Job: The copy you produce must hold every record exactly, and none of the images.

*** Begin section ***

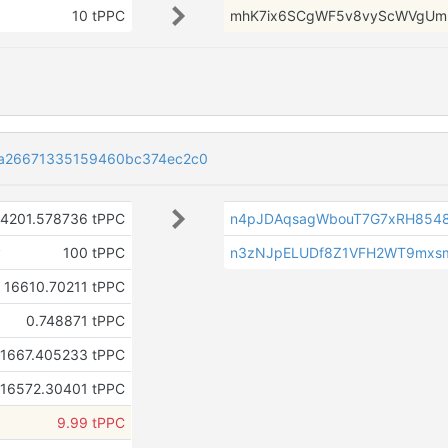
10 tPPC
mhK7ix6SCgWF5v8vyScWVgUmr
a26671335159460bc374ec2c0
4201.578736 tPPC
n4pJDAqsagWbouT7G7xRH854
v
100 tPPC
n3zNJpELUDf8Z1VFH2WT9mxsm
16610.70211 tPPC
0.748871 tPPC
1667.405233 tPPC
16572.30401 tPPC
9.99 tPPC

*** End section ***

Task answer:
10 tPPC
mhK7ix6SCgWF5v8vyScWVgUmr
a26671335159460bc374ec2c0
4201.578736 tPPC
n4pJDAqsagWbouT7G7xRH854
v
100 tPPC
n3zNJpELUDf8Z1VFH2WT9mxsm
16610.70211 tPPC
0.748871 tPPC
1667.405233 tPPC
16572.30401 tPPC
9.99 tPPC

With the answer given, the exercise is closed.